[[ Exercise data, beginning ]]
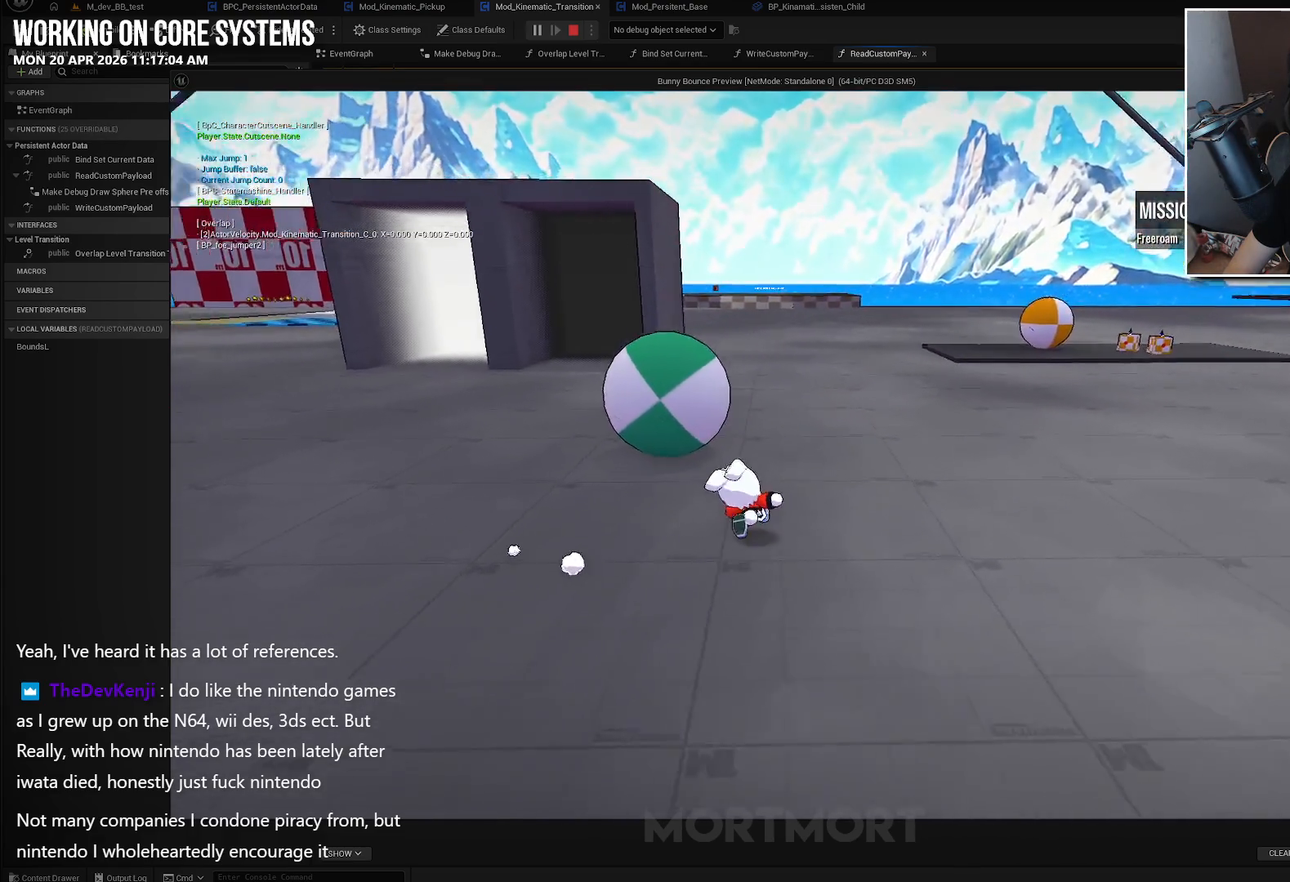
{"buttons": [], "left_stick": "up", "right_stick": "left", "events": []}
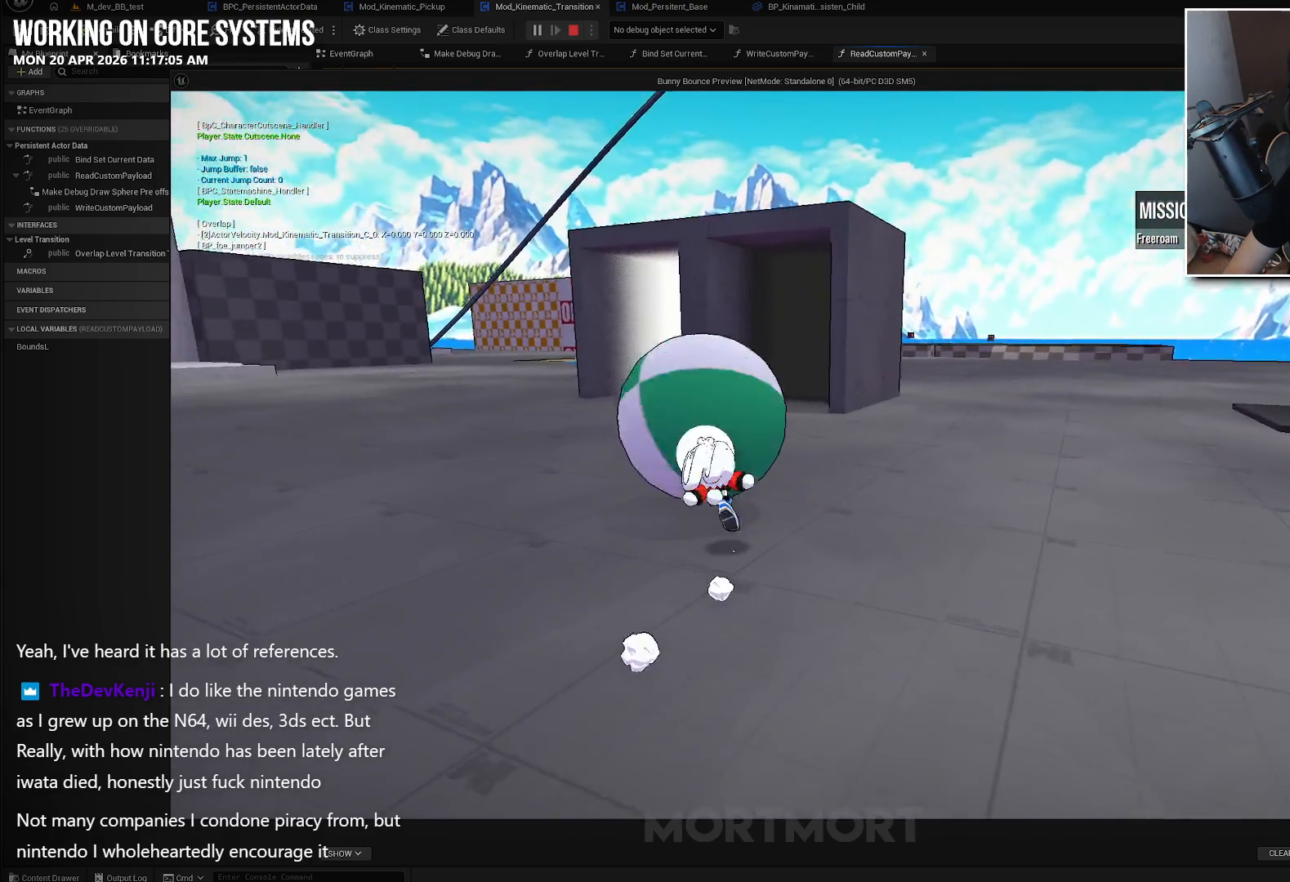
{"buttons": [], "left_stick": "up-left", "right_stick": "right", "events": [[17, "right_stick", "center"], [317, "left_stick", "up-left"], [334, "right_stick", "right"]]}
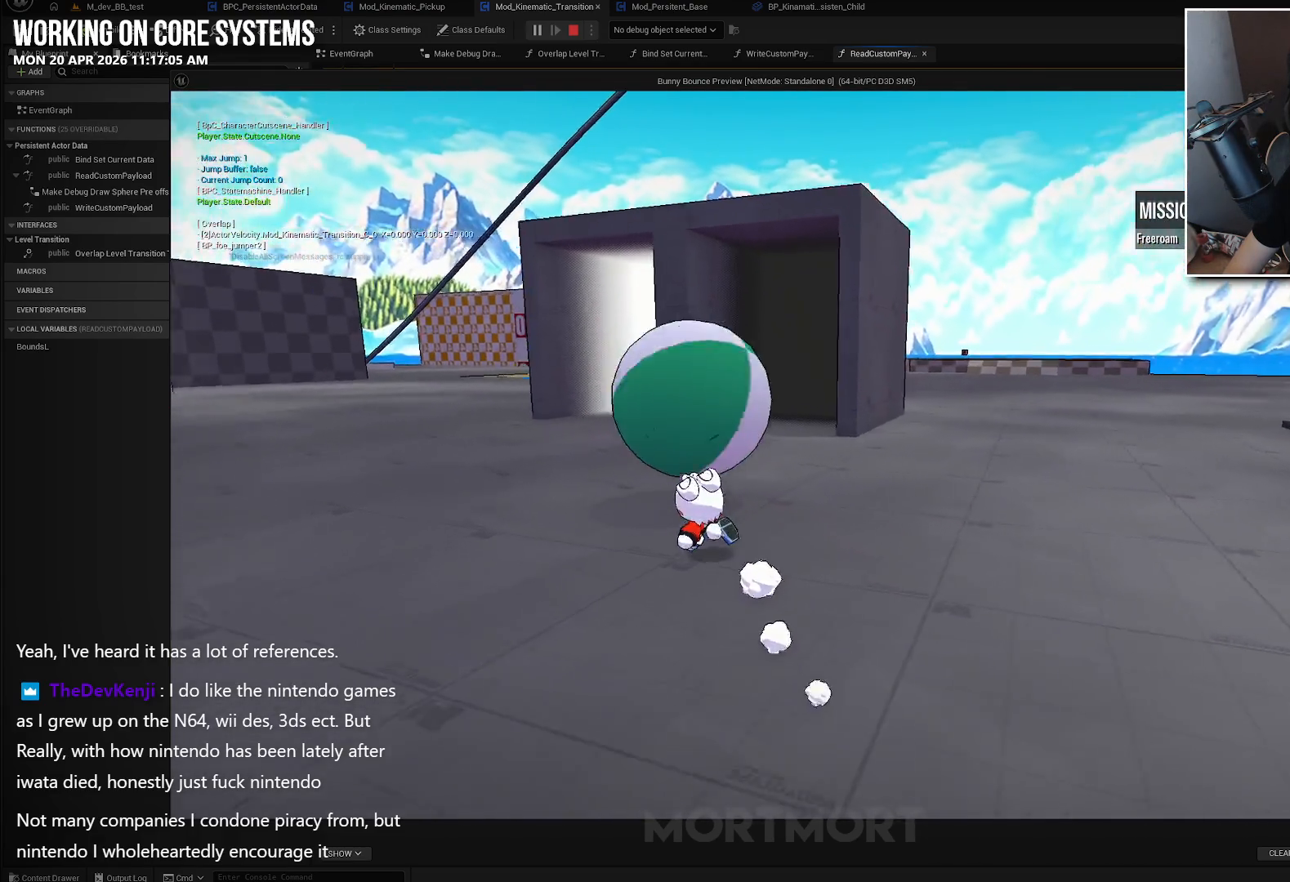
{"buttons": [], "left_stick": "up", "right_stick": "right", "events": [[17, "left_stick", "left"], [67, "right_stick", "center"], [284, "right_stick", "right"], [434, "left_stick", "up"]]}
[[ Exercise data, end ]]
**Work instruction**
Print the listing word for word, but omit the pictures.

**Reply**
{"buttons": [], "left_stick": "up", "right_stick": "left", "events": []}
{"buttons": [], "left_stick": "up-left", "right_stick": "right", "events": [[17, "right_stick", "center"], [317, "left_stick", "up-left"], [334, "right_stick", "right"]]}
{"buttons": [], "left_stick": "up", "right_stick": "right", "events": [[17, "left_stick", "left"], [67, "right_stick", "center"], [284, "right_stick", "right"], [434, "left_stick", "up"]]}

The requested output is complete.